• **Text excerpt**:
^^^^
Let’s start off by defining terms.  Selling short in the market serves a good purpose.  It curbs “irrational exuberance,” and it provides investors with an important hedge to protect themselves from bad business decisions.  It’s easy for demagogues to cast it as “betting against America” only because most people don’t understand the importance of short selling in disciplining the market and keeping bubbles from overexpanding.

With that said, the Wall Street Journal discovers that the demagogues themselves apparently indulged in the practice that they now scorn as unpatriotic (via Instapundit and Henry Blodgett):

According to The Journal’s analysis of congressional disclosures, investment accounts of 13 members of Congress or their spouses show bearish bets made in 2008 via exchange-traded funds—portfolios that trade like stocks and mirror an index. These funds were leveraged; they used derivatives and other techniques to magnify the daily moves of the index they track. …

Some of these legislators have publicly criticized practices such as short-selling, or betting on a security to decline. In February, Sen. Johnny Isakson (R., Ga.) argued on the Senate floor that “we don’t need those speculating in the marketplace to take unfair advantage of the values of equities that are owned by Americans all over this country for the sake of making a buck on a short sale.”

On Oct. 8 and 9, 2008—as the Federal Reserve was bailing out American International GroupInc.—an account Sen. Isakson held invested more than $30,000 in ProShares UltraShort 7-10 Year Treasury and UltraShort 20+ Year Treasury, the records show. These are “leveraged short” funds, designed to gain $2 for each $1 drop in the daily value of U.S. Treasury bonds. …

Jonathan Gillibrand, husband of New York Democratic Sen. Kirsten Gillibrand, made more than 250 transactions in options in his E*Trade account in 2008, when his wife was in the House, according to disclosures.
^^^^
(Stored data entries)
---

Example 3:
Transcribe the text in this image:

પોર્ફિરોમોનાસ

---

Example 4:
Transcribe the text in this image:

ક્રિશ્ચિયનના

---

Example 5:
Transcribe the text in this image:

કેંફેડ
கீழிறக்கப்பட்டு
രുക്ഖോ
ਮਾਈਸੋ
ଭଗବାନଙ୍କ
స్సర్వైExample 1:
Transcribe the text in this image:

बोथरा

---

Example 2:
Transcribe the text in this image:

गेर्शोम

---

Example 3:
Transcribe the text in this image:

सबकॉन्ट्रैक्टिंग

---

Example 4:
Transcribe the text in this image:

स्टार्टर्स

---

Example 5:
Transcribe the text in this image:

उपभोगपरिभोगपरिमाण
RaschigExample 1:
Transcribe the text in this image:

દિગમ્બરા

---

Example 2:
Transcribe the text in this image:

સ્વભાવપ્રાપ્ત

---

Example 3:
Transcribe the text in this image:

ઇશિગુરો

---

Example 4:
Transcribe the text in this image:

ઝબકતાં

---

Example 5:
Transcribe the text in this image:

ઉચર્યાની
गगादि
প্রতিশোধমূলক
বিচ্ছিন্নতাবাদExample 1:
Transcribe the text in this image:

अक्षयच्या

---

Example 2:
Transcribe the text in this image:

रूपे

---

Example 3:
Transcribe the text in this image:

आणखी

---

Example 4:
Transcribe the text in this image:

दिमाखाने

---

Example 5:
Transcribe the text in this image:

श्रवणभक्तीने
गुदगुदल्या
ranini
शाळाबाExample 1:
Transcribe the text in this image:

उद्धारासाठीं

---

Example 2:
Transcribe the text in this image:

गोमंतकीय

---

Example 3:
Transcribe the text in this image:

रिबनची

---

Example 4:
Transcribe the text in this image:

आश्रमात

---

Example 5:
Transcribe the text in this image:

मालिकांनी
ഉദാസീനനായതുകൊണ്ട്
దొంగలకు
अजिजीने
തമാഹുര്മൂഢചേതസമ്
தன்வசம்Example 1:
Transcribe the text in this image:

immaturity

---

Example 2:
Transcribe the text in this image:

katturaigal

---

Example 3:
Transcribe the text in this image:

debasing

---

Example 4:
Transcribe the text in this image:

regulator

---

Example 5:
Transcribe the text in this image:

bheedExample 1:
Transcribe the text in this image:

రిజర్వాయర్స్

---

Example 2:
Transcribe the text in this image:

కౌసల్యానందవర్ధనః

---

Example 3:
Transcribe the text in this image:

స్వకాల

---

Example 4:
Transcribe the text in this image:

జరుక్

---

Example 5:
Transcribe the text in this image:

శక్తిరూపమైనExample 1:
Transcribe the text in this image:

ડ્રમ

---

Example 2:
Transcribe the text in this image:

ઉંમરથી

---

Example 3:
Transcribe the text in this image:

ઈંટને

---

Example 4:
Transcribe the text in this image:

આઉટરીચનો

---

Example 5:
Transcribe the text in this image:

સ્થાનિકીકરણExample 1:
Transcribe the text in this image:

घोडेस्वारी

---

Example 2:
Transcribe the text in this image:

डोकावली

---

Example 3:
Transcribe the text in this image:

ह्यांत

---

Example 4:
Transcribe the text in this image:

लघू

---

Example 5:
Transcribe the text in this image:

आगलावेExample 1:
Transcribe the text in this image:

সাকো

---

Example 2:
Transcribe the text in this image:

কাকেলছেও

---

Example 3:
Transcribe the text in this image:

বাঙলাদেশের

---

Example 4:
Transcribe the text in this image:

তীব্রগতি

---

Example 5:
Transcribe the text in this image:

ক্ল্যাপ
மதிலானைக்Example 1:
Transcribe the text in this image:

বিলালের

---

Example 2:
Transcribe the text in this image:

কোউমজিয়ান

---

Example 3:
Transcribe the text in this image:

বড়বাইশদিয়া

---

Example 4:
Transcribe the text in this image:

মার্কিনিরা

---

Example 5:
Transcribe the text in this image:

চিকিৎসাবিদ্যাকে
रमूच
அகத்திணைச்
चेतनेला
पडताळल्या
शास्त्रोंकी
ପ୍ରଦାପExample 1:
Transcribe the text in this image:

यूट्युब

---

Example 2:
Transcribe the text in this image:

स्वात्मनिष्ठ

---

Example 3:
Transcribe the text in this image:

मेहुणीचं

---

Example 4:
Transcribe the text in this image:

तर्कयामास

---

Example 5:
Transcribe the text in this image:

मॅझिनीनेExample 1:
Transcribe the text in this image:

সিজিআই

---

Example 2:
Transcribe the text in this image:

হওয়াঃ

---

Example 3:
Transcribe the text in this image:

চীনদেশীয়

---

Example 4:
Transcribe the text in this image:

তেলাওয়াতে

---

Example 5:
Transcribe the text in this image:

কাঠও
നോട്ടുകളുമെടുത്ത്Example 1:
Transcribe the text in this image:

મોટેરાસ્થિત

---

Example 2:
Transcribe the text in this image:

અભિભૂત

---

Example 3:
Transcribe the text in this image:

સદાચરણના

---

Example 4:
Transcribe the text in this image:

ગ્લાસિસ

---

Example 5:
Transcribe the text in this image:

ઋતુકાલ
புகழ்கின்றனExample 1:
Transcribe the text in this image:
^^^^
• **Exercise objective**: Pick up the text on short selling by members of Congress after its last sentence and carry it forward.

• **Result for this task**:
Almost all the trades were in put options, which convey the right to sell a stock or other instrument at a given price until a given date. At least 34 times, Mr. Gillibrand bought puts on stocks of home builders, including Beazer Homes USA Inc., Hovnanian Enterprises Inc.,Meritage Homes Corp. and Ryland Group Inc. These were bets the builder stocks would fall; if they did, the puts’ value would rise. …

Rep. Shelley Berkley (D., Nev.), a member of the House Ways and Means Committee, has been a critic of Wall Street. In a statement on the House floor Feb. 23, she said: “Representing Las Vegas, let me assure you, no casino on the planet behaves as irresponsibly and recklessly as Wall Street does. Wall Street ought to be ashamed, and take a lesson from the casino industry.”

An account held by her husband, Lawrence Lehrner, shows 57 trades in 2008 in ETFs designed to gain $2 for each $1 drop in the value of a market index, the disclosures show. Between July 25 and July 29, 2008—four months after Bear Stearns Cos. fell—records show four trades in and out of ProShares UltraShort Financial fund.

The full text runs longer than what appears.